Amendments which would have made it a duty for
local authorities to provide suitable services needed by adoptive
parents were withdrawn by Conservative MPs during the Adoption and
Children Bill’s final stages in the House of Commons last week.
Despite remaining unconvinced by the
government’s arguments, Canterbury MP Julian Brazier withdrew the
amendments in the “spirit of [Conservative] support for the bill”
and in the interests of time.
Clause 4 of the bill provides a duty for
councils to assess the needs for adoption support services of
adopted children, their parents or guardians, but it makes no
provision for providing those services once a need is
identified.
The Conservatives claimed that unless the bill
was amended, adoptive parents of a child with complex needs might
be left without any real entitlement to support, and that support
was vital to promoting successful adoptions, preventing breakdowns
and encouraging new adopters.
But health minister Jacqui Smith defended the
bill as it stood.
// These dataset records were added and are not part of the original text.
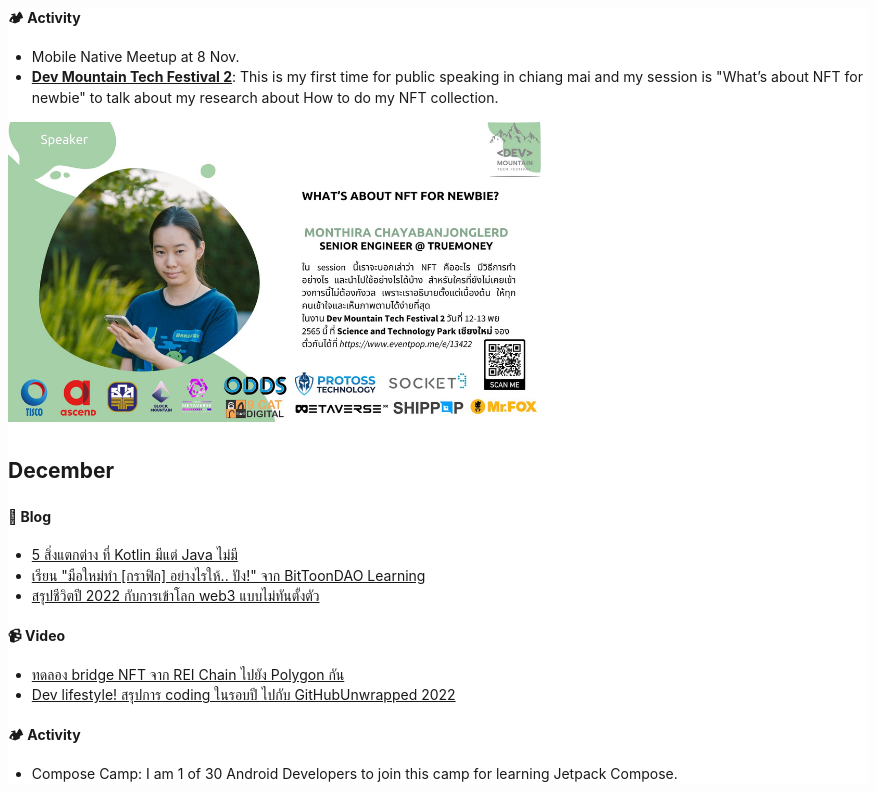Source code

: #### 🏕 Activity
- Mobile Native Meetup at 8 Nov.
- **[Dev Mountain Tech Festival 2](https://www.youtube.com/watch?v=-3Ur6Kwg65A)**: This is my first time for public speaking in chiang mai and my session is "What’s about NFT for newbie" to talk about my research about How to do my NFT collection.

<img src="activity_dev_mountain_tech_festival_2.jpeg" alt="Dev Mountain Tech Festival 2" height="300"/>

## December 

#### 📖 Blog
- [5 สิ่งแตกต่าง ที่ Kotlin มีแต่ Java ไม่มี](https://www.mikkipastel.com/5-difference-things-kotlin-have-but-java-not-have/)
- [เรียน "มือใหม่ทํา [กราฟิก] อย่างไรให้.. ปัง!" จาก BitToonDAO Learning](https://www.mikkipastel.com/how-to-do-graphic-from-newbie-bittoon-dao-learning/)
- [สรุปชีวิตปี 2022 กับการเข้าโลก web3 แบบไม่ทันตั้งตัว](https://www.mikkipastel.com/review-blog-2022/)

#### 📹 Video
- [ทดลอง bridge NFT จาก REI Chain ไปยัง Polygon กัน](https://www.youtube.com/watch?v=0a8vAkrWb0I)
- [Dev lifestyle! สรุปการ coding ในรอบปี ไปกับ GitHubUnwrapped 2022](https://youtu.be/ka6mUJa9JGo)

#### 🏕 Activity
- Compose Camp: I am 1 of 30 Android Developers to join this camp for learning Jetpack Compose.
Although she admitted that the present “provision
of adoption support services across the country is patchy and
inconsistent”, she said the bill’s provisions would “tackle that
inconsistency”.
Smith said clause 3 of the bill – requiring
councils to maintain an adoption service – placed “for the first
time a clear duty on local authorities to make and participate in
arrangements to provide adoption support services, which will
include financial support”.
But as it stands, she added, the bill allowed
councils to retain discretion as to how they provide services once
need has been assessed, with the assessment acting as a “gateway to
the provision of services”.
The duty to assess would allow a proper
approach to providing services in a joined-up way, claimed Smith.
This in turn was supported by extra government investment in the
adoption service.
Two further days of debate on other amendments
to the bill are due to take place after Easter.